1st Union Predicts Profit Of $1.5 Billion in 2000 From Fund, Fee

First Union Corp. has set lofty goals for the profitability of its mutual fund family and other fee-generating businesses.

Donald A. McMullen Jr., head of First Union's asset management group, told bank analysts at a conference last week that his unit earned $117.5 million in 1995, 5% of the holding company's pretax profit.

But he predicted that the unit would earn $285 million this year and added that its profits are expected to jump to $1.5 billion by the year 2000.

Though observers say the bulk of the unit's earnings came from traditional trust and private banking fees, relatively new lines of business such as brokerage and mutual funds are gaining in importance.
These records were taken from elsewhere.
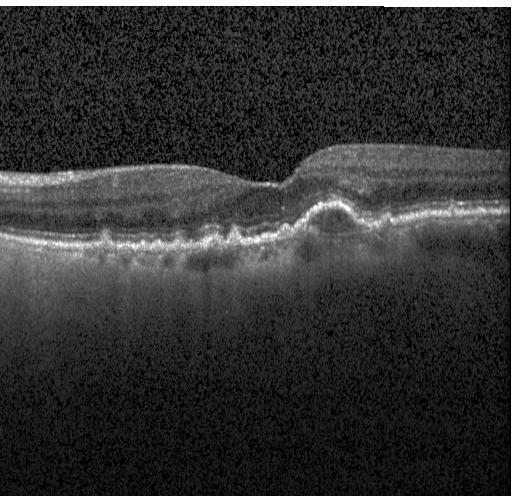
Retinal OCT cross-section. Fovea-centered — Diagnosis: choroidal neovascularization.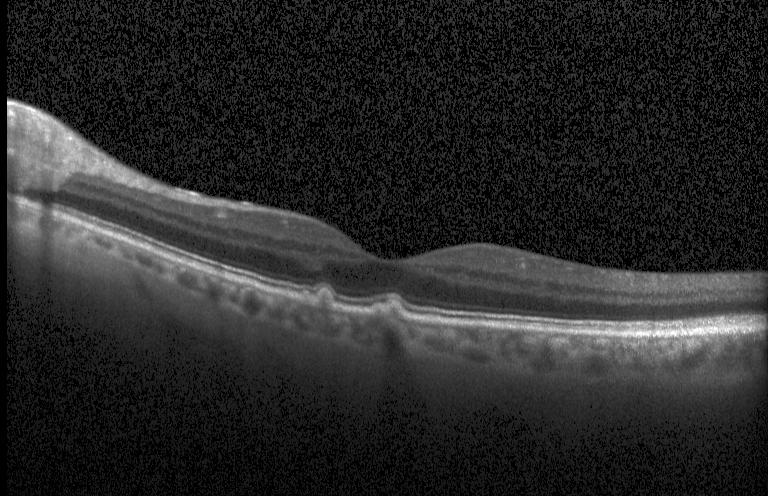

Through the macula; retinal OCT B-scan; Heidelberg Spectralis; spectral-domain optical coherence tomography.
This B-scan demonstrates drusen.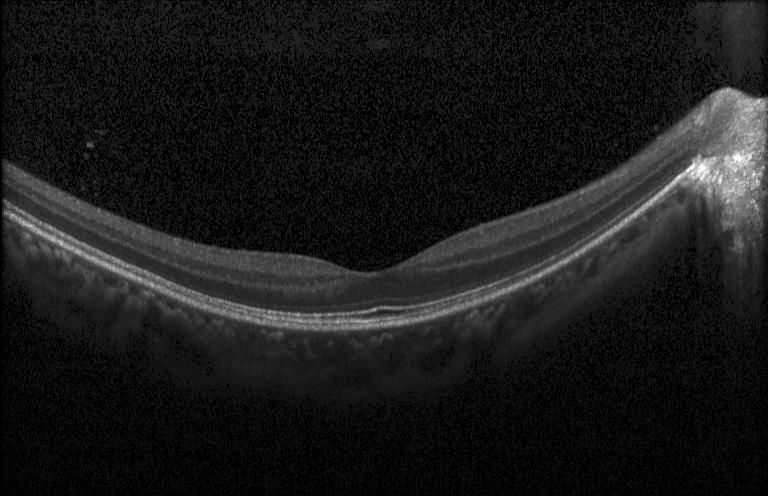 This B-scan demonstrates no choroidal neovascularization, no diabetic macular edema, and no drusen.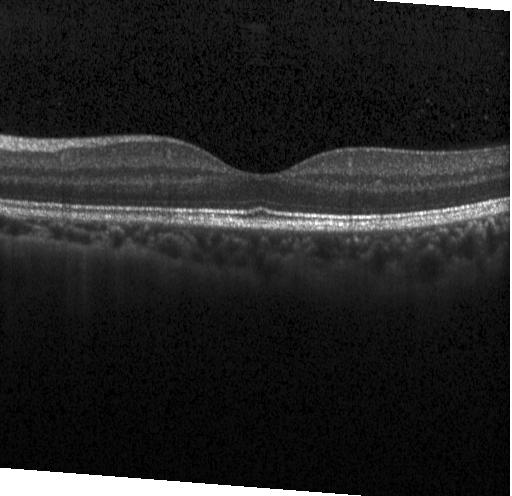

Finding: no evidence of choroidal neovascularization, diabetic macular edema, or drusen.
"Without question, the two fastest areas of growth for them are the Evergreen Funds and their mutual fund wrap accounts," said Moshe A. Orenbuch, a bank analyst for New York-based Sanford C. Bernstein & Co.

Indeed, First Union chief executive Edward E. Crutchfield has pledged that his bank, which currently manages $13.2 billion of mutual fund assets, will have gathered $100 billion of fund assets by the end of the century.

Still, observers pointed out that the asset management business contributes less to First Union's bottom line than the same business does at some of the bank's regional competitors.

Timothy Rayl, an equity analyst for Dominick & Dominick, New York, said that NationsBank Corp. and SunTrust Banks Inc. pull in more fee revenue because of their much larger and better established trust departments.

Merrill H. Ross, a bank analyst at Wheat First Butcher Singer, Richmond, Va., said First Union's investment businesses generate "about half of what" those businesses contribute to NationsBank's revenue but are "twice as large as Wachovia Corp.'s."

First Union, like many other banking companies, does not break out the profitability of mutual funds or brokerage.

Mr. McMullen said First Union more than doubled sales volume of its Evergreen Funds, to $701.6 million last year, from $301.4 million in 1994. And assets in the company's mutual fund wrap accounts have grown nearly fourfold since 1993, to $11.7 billion last year, he said.

Avi Nachmany, a partner in the New York-based consulting firm Strategic Insight said, "If you look at the money that they are capturing in their retail funds, clearly First Union is the most successful of all banks" in the fund business.